Affacciata sulle colline che guardano il centro di Verona, Villa Francescatti è un’elegante dimora nobiliare del XVI secolo di straordinario prestigio, con uno spazioso e spettacolare parco. Nei secoli è stata residenza, centro di ospitalità giovanile, simbolo di apertura e accoglienza internazionale; oggi vive una sorta di sospensione pur mantenendo il suo fascino e il suo valore simbolico. Come non disperdere questo bene, preservare la memoria storica, garantire un futuro all’insegna della partecipazione e della sostenibilità economica? Queste le domande alla base di un lungo e preciso percorso, basato sulla strategia dell’ascolto profondo e dell’immaginazione condivisa.
Il primo passo è consistito in un ascolto profondo del territori e di quello che viene chiamato “Genius Loci” ovvero ciò che definisce in maniera unica l’identità e l’atmosfera di un luogo: i sopralluoghi esplorativi e le interviste qualitative agli stakeholder locali hanno portato a far emergere sogni, visioni e desideri, ma anche nodi critici del contesto veronese e possibilità che gli spazi potessero tornare a dialogare con la città.

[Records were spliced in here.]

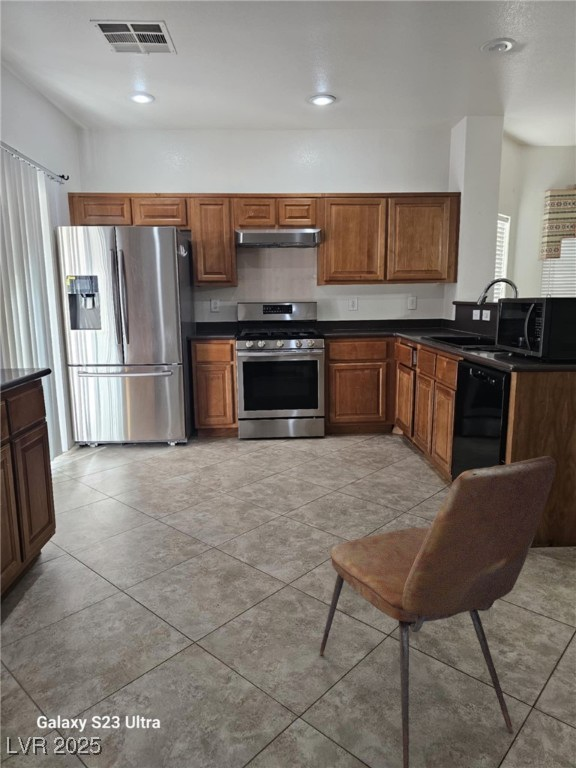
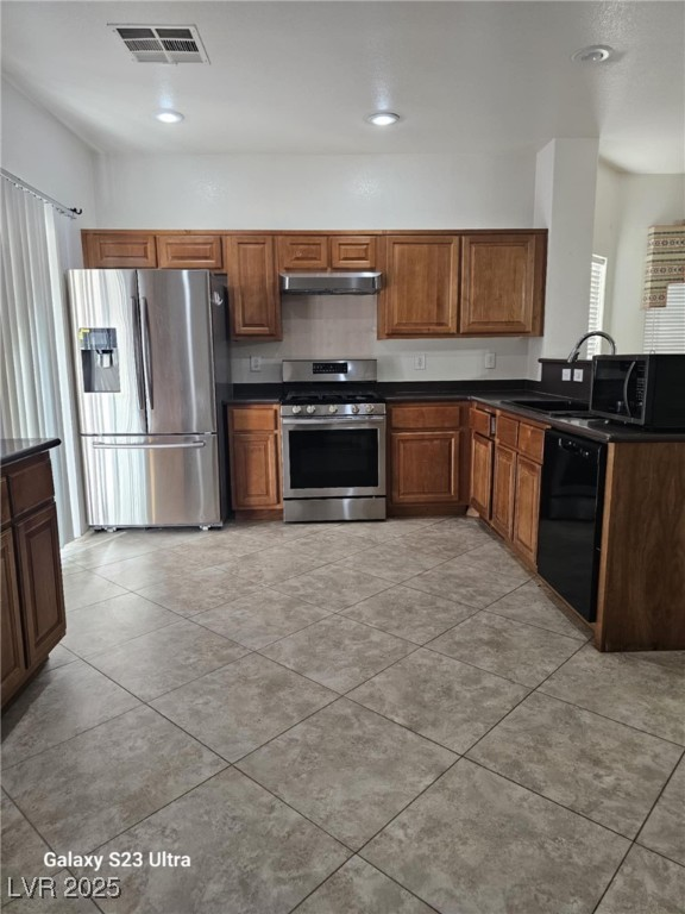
- dining chair [319,455,557,768]
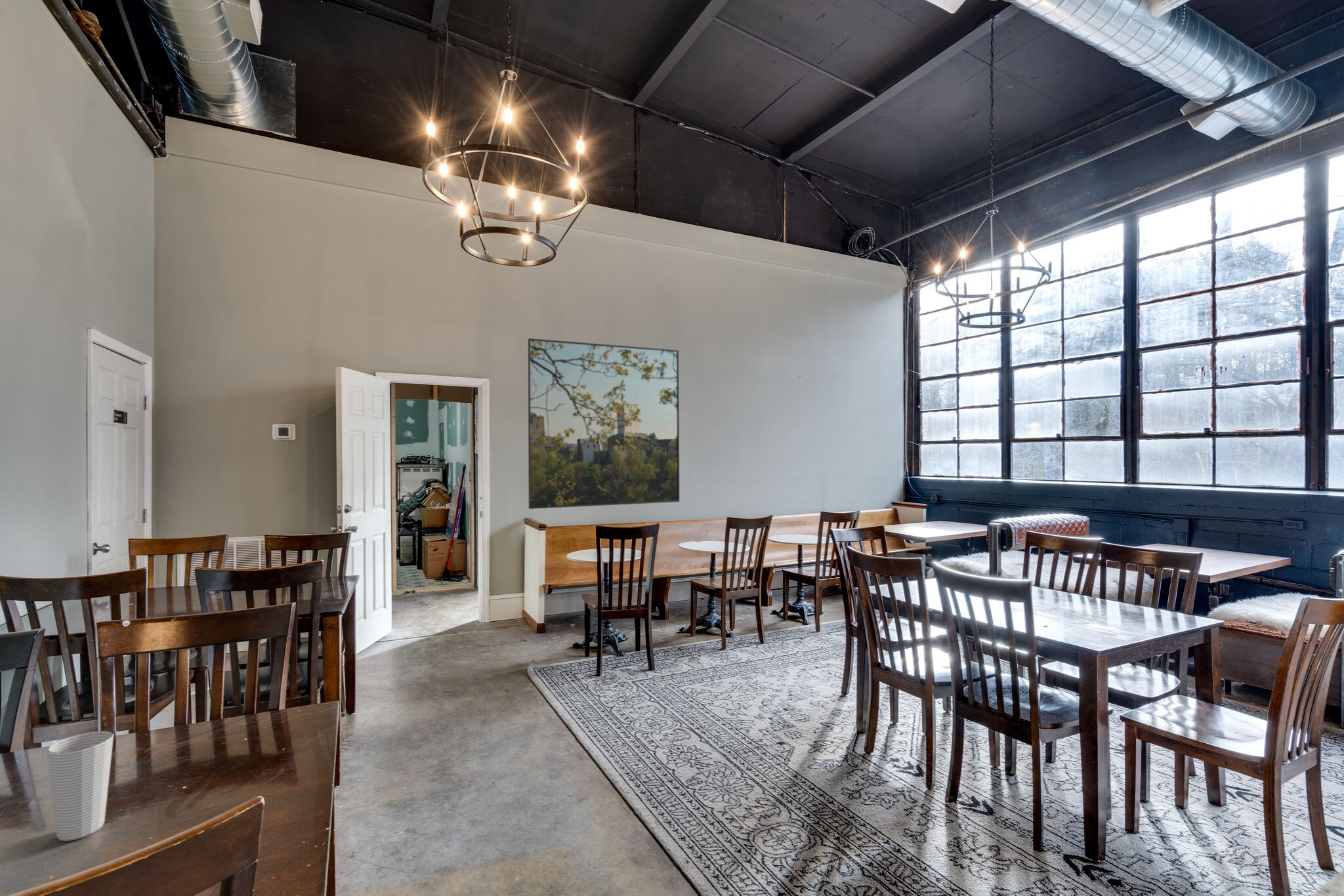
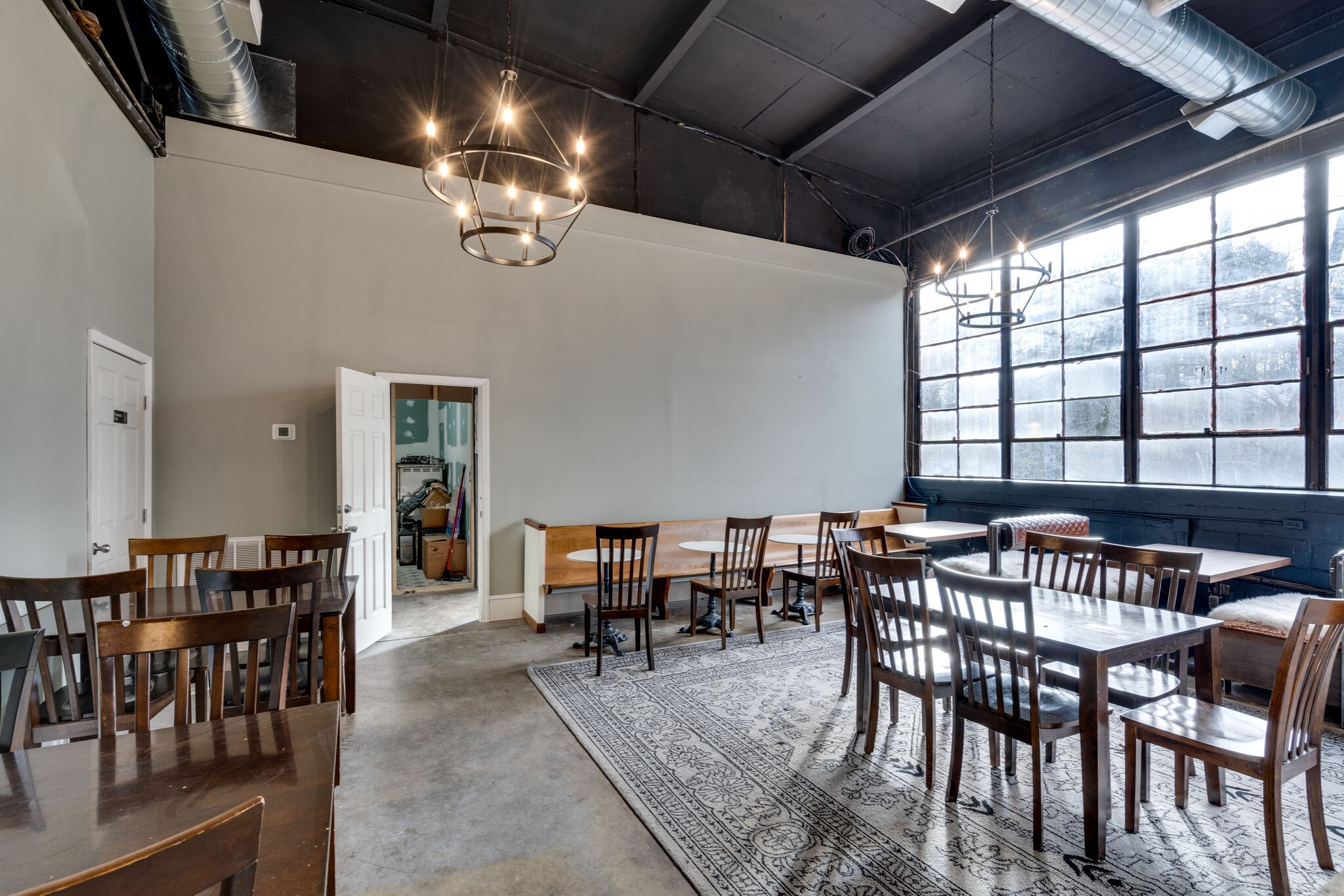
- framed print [528,338,680,510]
- cup [46,730,114,842]
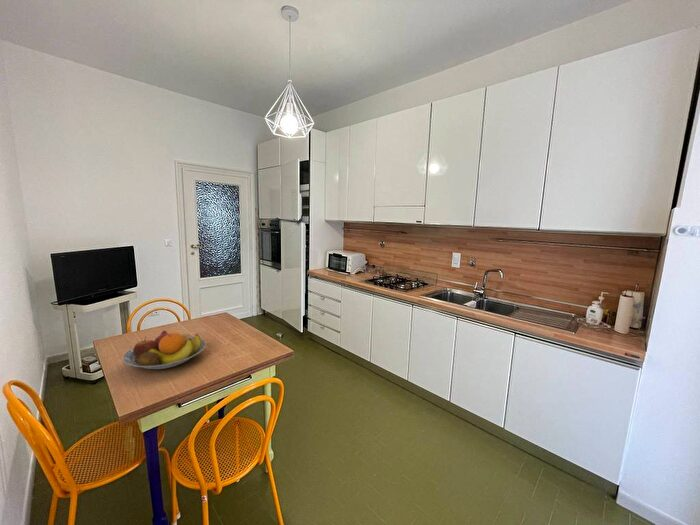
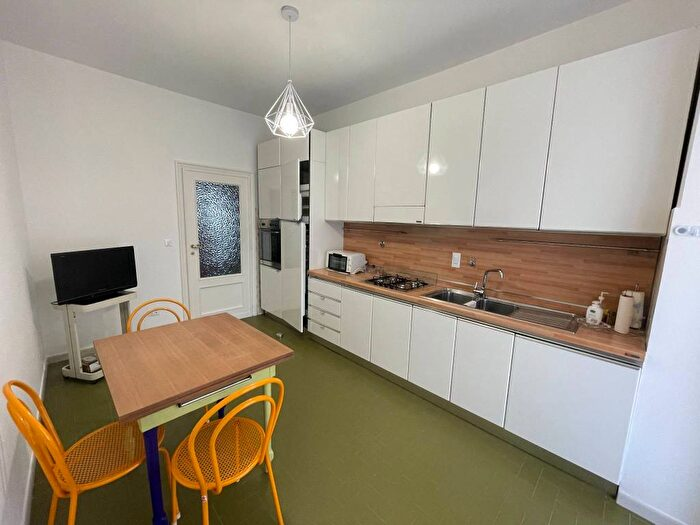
- fruit bowl [122,330,207,370]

Il cuore del processo è stato un workshop di envisioning in cui creatività, innovazione e condivisione hanno alimentato la capacità di immaginare insieme: le 50 persone invitate, rappresentanti di tutta la cittadinanza in base all’età, alla professione, al ruolo sociale, alle differenze di origine e religione, hanno vissuto un momento di immaginazione collettiva. Guidate dai professionisti di Shifton nel superare i pregiudizi legati all’uso tradizionale degli spazi monumentali, la Villa è stata idealmente smontata e rimontata, facendo emergere alcune possibili nuove funzioni. Quanto emerso da questo lavoro ha trovato sintesi in un concept strategico e narrativo chiamato “Villa Francescatti 2035”, che traccia una possibile rotta per l’identità futura del luogo come organismo vivo. Non solo un monumento statico, ma un ecosistema dinamico in cui si interconnettono quattro dimensioni: accoglienza, educazione, innovazione e ispirazione, e in cui dialogano continuamente natura e architettura, storia e futuro, leggerezza e accoglienza, locale e internazionale.